Shelby Baez, PhD, a UK College of Health Sciences alumna who received her Master’s in Athletic Training in 2016 and her PhD in Rehabilitation Sciences in 2019, was awarded the Doctoral Dissertation Award from the Association for Applied Sport Psychology (AASP) for her outstanding contributions to injury rehabilitation research.
Upon her 2019 graduation, Baez was hired as an assistant professor of kinesiology at Michigan State University where she is also the director of MSU’s Behavioral Research and Athletic Injury Neuroscience (BRAIN) Lab. As the lab’s director, she investigates cognitive changes in people who have experienced a sports related injury.
“My main interest is in how fear and confidence impact a patient’s recovery time,” she said.
Baez’s research found sports injuries are damaging both physically and mentally. “Psychological factors, injury related fear, and belief in our abilities greatly determine an athlete’s return to sport,” she said. “If a recovered athlete doesn’t believe they can accomplish a physical task it’s highly likely they won’t.”

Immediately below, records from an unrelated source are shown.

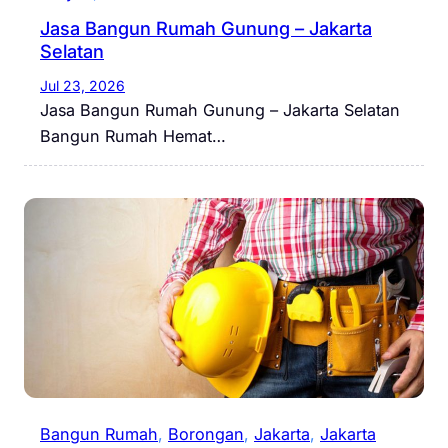
Jasa Bangun Rumah Gunung – Jakarta
Selatan
Jul 23, 2026
Jasa Bangun Rumah Gunung – Jakarta Selatan
Bangun Rumah Hemat…
Bangun Rumah
, 
Borongan
, 
Jakarta
, 
Jakarta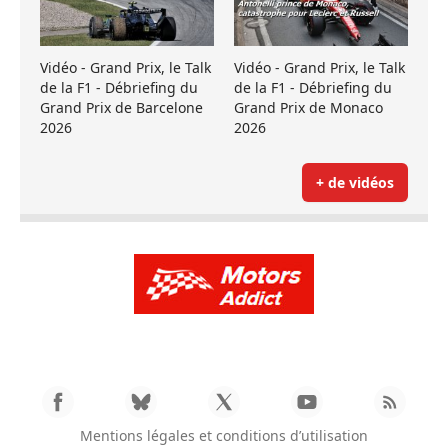
Vidéo - Grand Prix, le Talk
Vidéo - Grand Prix, le Talk
de la F1 - Débriefing du
de la F1 - Débriefing du
Grand Prix de Barcelone
Grand Prix de Monaco
2026
2026
+ de vidéos
Mentions légales et conditions d’utilisation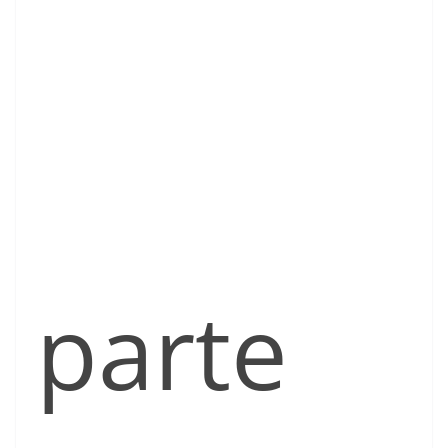
parte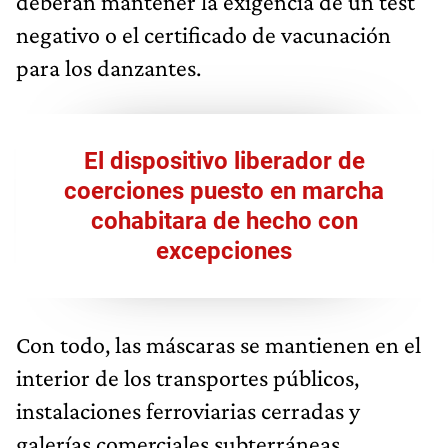
deberán mantener la exigencia de un test
negativo o el certificado de vacunación
para los danzantes.
El dispositivo liberador de
coerciones puesto en marcha
cohabitara de hecho con
excepciones
Con todo, las máscaras se mantienen en el
interior de los transportes públicos,
instalaciones ferroviarias cerradas y
galerías comerciales subterráneas,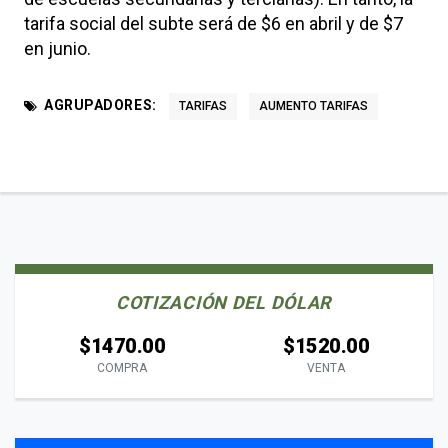
tarifa social del subte será de $6 en abril y de $7
en junio.
AGRUPADORES:
TARIFAS
AUMENTO TARIFAS
COTIZACIÓN DEL DÓLAR
$1470.00
$1520.00
COMPRA
VENTA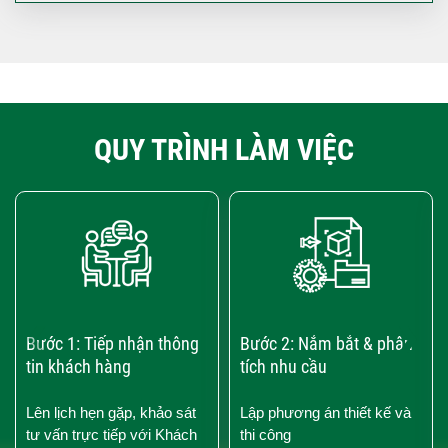
QUY TRÌNH LÀM VIỆC
‹
›
Bước 1: Tiếp nhận thông
Bước 2: Nắm bắt & phân
tin khách hàng
tích nhu cầu
Lên lịch hẹn gặp, khảo sát
Lập phương án thiết kế và
tư vấn trực tiếp với Khách
thi công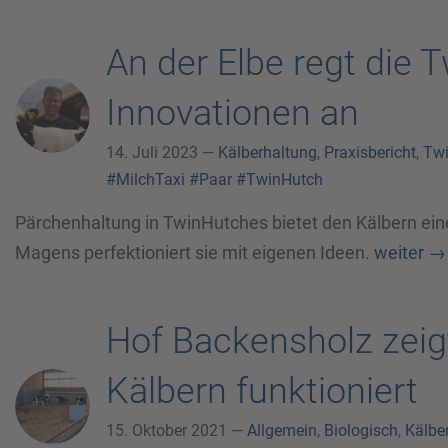
An der Elbe regt die
Innovationen an
14. Juli 2023 —
Kälberhaltung
,
Praxisbericht
,
Tw
#MilchTaxi
#Paar
#TwinHutch
Pärchenhaltung in TwinHutches bietet den Kälbern eine
Magens perfektioniert sie mit eigenen Ideen.
weiter
→
Hof Backensholz zeigt
Kälbern funktioniert
15. Oktober 2021 —
Allgemein
,
Biologisch
,
Kälbe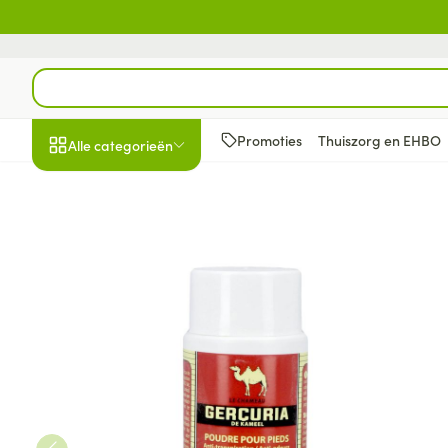
Ga naar de inhoud
Product, merk, categorie...
Promoties
Thuiszorg en EHBO
Alle categorieën
Promoties
Schoonheid, verzorging
Haar en Hoofd
Afslanken
Zwangerschap
Geheugen
Aromatherapie
Lenzen en brill
Insecten
Maag darm ste
Gercuria Voetpoeder Fl 100g
en hygiëne
Toon submenu voor Schoonheid
Kammen - ont
Maaltijdverva
Zwangerschaps
Verstuiver
Lensproducten
Verzorging ins
Maagzuur
Dieet, voeding en
Seksualiteit
Beschadigd ha
Eetlustremmer
Borstvoeding
Essentiële oliën
Brillen
Anti insecten
Lever, galblaas
vitamines
hoofdirritatie
pancreas
Toon submenu voor Dieet, voe
Platte buik
Lichaamsverzo
Complex - com
Teken tang of p
Styling - spray 
Braken
Vetverbranders
Vitamines en 
Zwangerschap en
Zware benen
kinderen
Verzorging
Laxeermiddele
Toon submenu voor Zwangersc
Toon meer
Toon meer
Oligo-element
Honden
Toon meer
Toon meer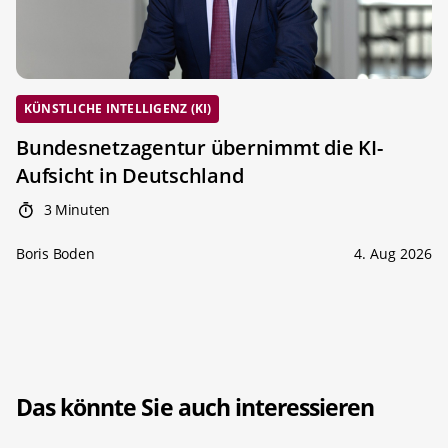
KÜNSTLICHE INTELLIGENZ (KI)
Bundesnetzagentur übernimmt die KI-
Aufsicht in Deutschland
3 Minuten
Boris Boden
4. Aug 2026
Das könnte Sie auch interessieren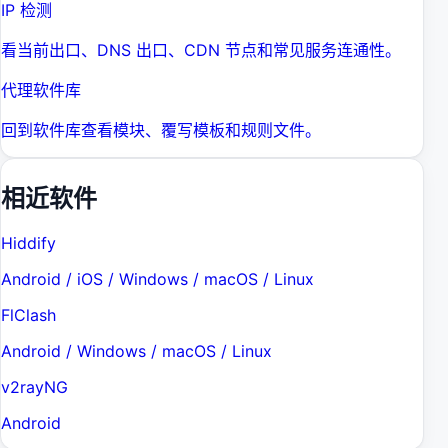
IP 检测
看当前出口、DNS 出口、CDN 节点和常见服务连通性。
代理软件库
回到软件库查看模块、覆写模板和规则文件。
相近软件
Hiddify
Android / iOS / Windows / macOS / Linux
FlClash
Android / Windows / macOS / Linux
v2rayNG
Android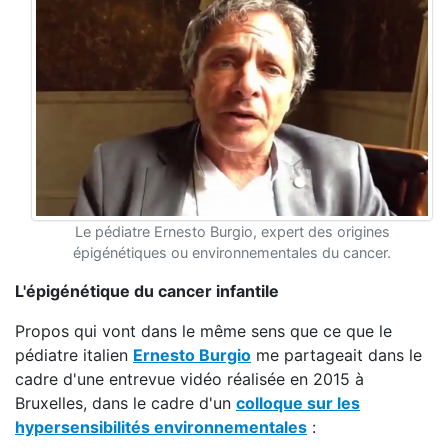
Le pédiatre Ernesto Burgio, expert des origines
épigénétiques ou environnementales du cancer.
L'épigénétique du cancer infantile
Propos qui vont dans le même sens que ce que le
pédiatre italien
Ernesto Burgio
me partageait dans le
cadre d'une entrevue vidéo réalisée en 2015 à
Bruxelles, dans le cadre d'un
colloque sur les
hypersensibilités environnementales
: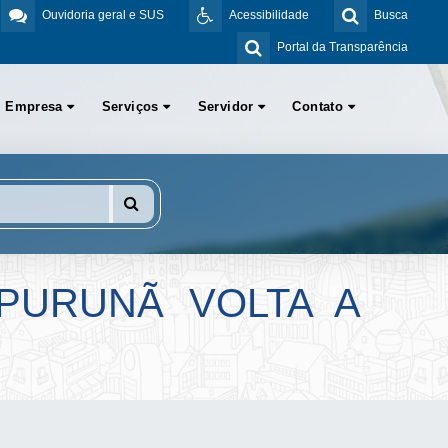
Ouvidoria geral e SUS
Acessibilidade
Busca
Portal da Transparência
Empresa
Serviços
Servidor
Contato
PURUNÃ VOLTA A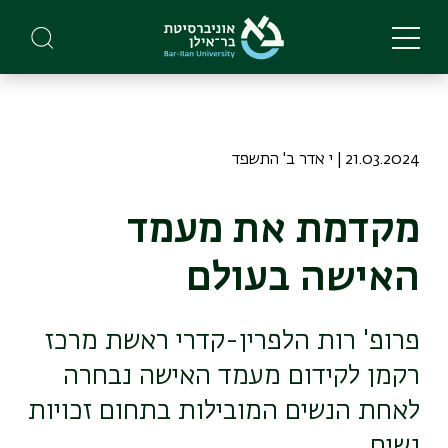
Skip
to
main
content
21.03.2024 | י אדר ב' התשפד
מקדמת את מעמד
האישה בעולם
פרופ' רות הלפרין-קדרי ראשת מרכז
רקמן לקידום מעמד האישה נבחרה
לאחת הנשים המובילות בתחום זכויות
נשים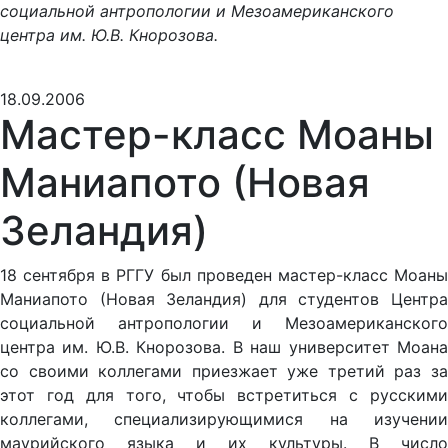
социальной антропологии и Мезоамериканского
центра им. Ю.В. Кнорозова.
18.09.2006
Мастер-класс Моаны
Маниапото (Новая
Зеландия)
18 сентября в РГГУ был проведен мастер-класс Моаны
Маниапото (Новая Зеландия) для студентов Центра
социальной антропологии и Мезоамериканского
центра им. Ю.В. Кнорозова. В наш университет Моана
со своими коллегами приезжает уже третий раз за
этот год для того, чтобы встретиться с русскими
коллегами, специализирующимися на изучении
маурийского языка и их культуры. В число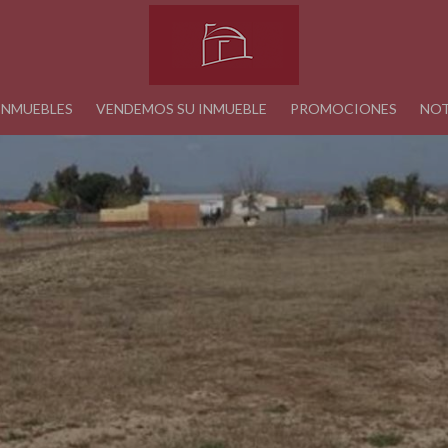
INMUEBLES
VENDEMOS SU INMUEBLE
PROMOCIONES
NOT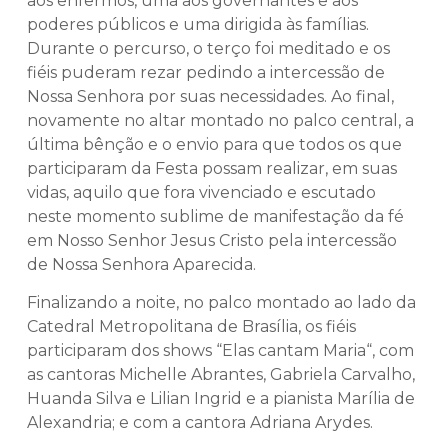
aos enfermos, uma aos governantes e aos
poderes públicos e uma dirigida às famílias.
Durante o percurso, o terço foi meditado e os
fiéis puderam rezar pedindo a intercessão de
Nossa Senhora por suas necessidades. Ao final,
novamente no altar montado no palco central, a
última bênção e o envio para que todos os que
participaram da Festa possam realizar, em suas
vidas, aquilo que fora vivenciado e escutado
neste momento sublime de manifestação da fé
em Nosso Senhor Jesus Cristo pela intercessão
de Nossa Senhora Aparecida.
Finalizando a noite, no palco montado ao lado da
Catedral Metropolitana de Brasília, os fiéis
participaram dos shows “Elas cantam Maria“, com
as cantoras Michelle Abrantes, Gabriela Carvalho,
Huanda Silva e Lilian Ingrid e a pianista Marília de
Alexandria; e com a cantora Adriana Arydes.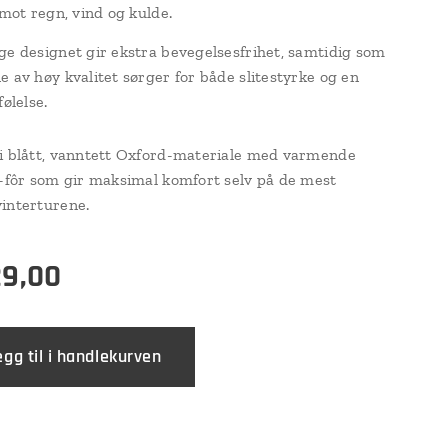
 mot regn, vind og kulde.
ge designet gir ekstra bevegelsesfrihet, samtidig som
e av høy kvalitet sørger for både slitestyrke og en
følelse.
i blått, vanntett Oxford-materiale med varmende
e-fôr som gir maksimal komfort selv på de mest
interturene.
29,00
egg til i handlekurven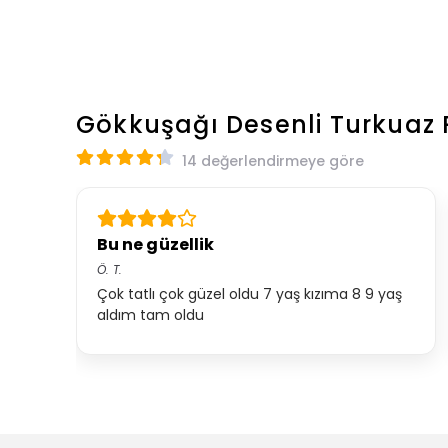
Gökkuşağı Desenli Turkuaz 
14 değerlendirmeye göre
Bu ne güzellik
Ö.
T.
Çok tatlı çok güzel oldu 7 yaş kızıma 8 9 yaş
aldım tam oldu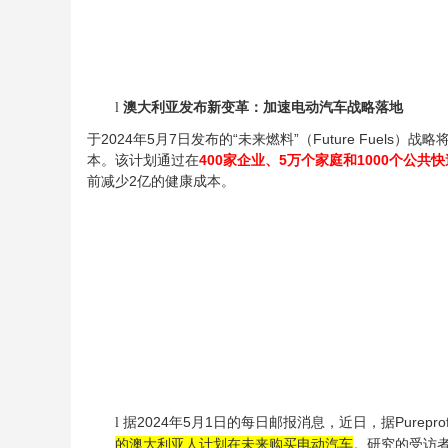
澳大利亚发布新变革：加速电动汽车战略落地
l
于2024年5月7日发布的“未来燃料”（Future Fue
本。该计划通过在
400
家企业、5万个家庭和1000个公共
前减少2亿的健康成本。
据2024年5月1日的每日邮报消息，近日，据Pur
l
的澳大利亚人计划在未来购买
电动汽车
。研究的受访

“Shelby’s work is timely and has, and will continue to have, a large impact on how we provide patient-centered care that addresses the patient’s physical and psychological needs to return to physical activity after injury," said Johanna Hoch, PhD, ATC, program director of the professional master's in athletic training and Baez's former mentor. "This award is well deserved. It is a testament to her work as a doctoral student and her dedication to ensuring health and happiness for our future patients.”
The Doctoral Dissertation Award attracts applicants from across the globe. “It’s incredibly humbling to receive this award,” Baez said. “I was honestly shocked to be selected because there are so many word-class researchers who apply.”
“I loved that that the award committee was interested in addressing athletic injuries,” she continued. “It’s an area that is overlooked quite often.”
Baez believes her time at the College of Health Sciences was crucial to receiving this award. “I would not have come this far without the support of CHS faculty and staff,” she said. “I always had an extremely strong support system around me which is a big reason for my success.”